Que va apporter à la nation et au peuple un député qui a monnayé sa position sur les listes des candidatures? Le prix varie entre 1.000.000 et 5.000.000 DA (9.500 et 45.000 Euros), selon la disposition du parti sur l’échiquier politique, et la région à représenter (les marchés et les opportunités d’affaires qu’elle offre). En effet, la course vers la députation a été entachée d’irrégularités. Les électeurs ont assisté impuissamment à des pratiques malsaines dans le choix des candidatures. La fraude existe de par le monde mais dès qu’elle est généralisée, elle devient inquiétante, voire un danger éminent pour la nation. Les politiques intègres et les compétences sont de facto éliminés. Une fois l’immunité parlementaire acquise, ces représentants du peuple mués en hommes d’affaires, s’activeront à rentabiliser leur investissement au détriment de la liberté économique tant réclamée par des authentiques entrepreneurs et industriels, ceux que le pouvoir a étouffé par des manœuvres sournoises - une répression économique qui ne dit pas son nom.

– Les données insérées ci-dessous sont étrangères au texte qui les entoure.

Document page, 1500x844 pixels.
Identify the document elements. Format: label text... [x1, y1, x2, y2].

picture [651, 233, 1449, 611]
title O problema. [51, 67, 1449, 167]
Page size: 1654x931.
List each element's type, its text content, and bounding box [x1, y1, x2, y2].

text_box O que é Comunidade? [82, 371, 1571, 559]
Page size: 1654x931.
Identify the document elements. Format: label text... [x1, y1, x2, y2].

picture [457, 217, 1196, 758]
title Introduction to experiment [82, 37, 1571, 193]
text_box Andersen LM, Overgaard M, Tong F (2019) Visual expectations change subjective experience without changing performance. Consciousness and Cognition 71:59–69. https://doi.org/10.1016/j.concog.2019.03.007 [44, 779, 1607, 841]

Et pour sa campagne appelant à une participation massive, l’Etat ne lésine pas sur les moyens, bien sûr, qui ne sont pas conformes (les prêches dans les mosquées, les envoies des texto par le ministère des l’Intérieur, appelant à voter massivement…). Même l’administration et les fonctionnaires sont mis à contribution. Toute honte bue, au diable la neutralité. La crainte du boycott est justifiée car le taux de participation sera l’indicateur confirmant la crédibilité ou non du pouvoir vis-à-vis de l’opinion publique, internationale particulièrement. La valeur du taux de participation va constituer une denrée destinée à la consommation. La campagne de sensibilisation initiée par l’Etat, et donc par le pouvoir, pour un vote massif n’est pas innocente pour peu que ce pouvoir autorise une contre campagne comme cela se fait dans les sociétés démocratiques. La révolution citoyenne ce n’est pas appeler à voter en masse, c’est plutôt aider à trouver le meilleur programme qui sera adopté par les électeurs. La clé du changement auquel appelle le peuple est entre les mains des politiques intègres - encore faudrait-il que ces deniers puissent s’exprimer et il le faut bien. Car la déconfiture guette cet évènement électoral, ce rendez-vous avec l’histoire.
Toutefois, la nomenklatura doit user de tous les subterfuges pour se pérenniser, non seulement pour préserver ses intérêts et les biens mal-acquis, mais plus encore. Elle doit se prémunir contre le jugement de la société qui lui demanderait des comptes quant à l’origine de sa fortune. Le régime tergiverse mais jusqu’à quand ? Depuis l’indépendance en juillet 1962 à ce jour, le régime algérien s’appuyant sur sa sacro sainte appartenance à « la famille révolutionnaire » pour se perpétuer, a édifié tout au long de son histoire une démocratie de façade. En fait, il use constamment d’une stratégie, celle de donner d’une main pour mieux reprendre de l’autre. En cet avènement du printemps arabe, le pouvoir a offert un rafistolage au lieu d’un changement radical.
Il est légitime de méditer au bout du compte sur le changement apporté par le printemps arabe aux sociétés tunisienne et égyptienne, qui ont vu déferler la mouvance islamique. L’Algérie qui a déjà vécu cette expérience de la victoire écrasante des islamistes aux législatives et l’annulation du processus électoral, ne risque peut-être pas la réédition du scénario de 1991. Oui, peut être pas car ce n’est pas certain. Le scrutin du 10 mai 2012 en Algérie sera comme un grand saut dans le vide…
Lahouari Bouhassoune, le 11 avril 2012 - Lahouari Bouhassoune est journaliste au Quotidien d’Oran en Algérie.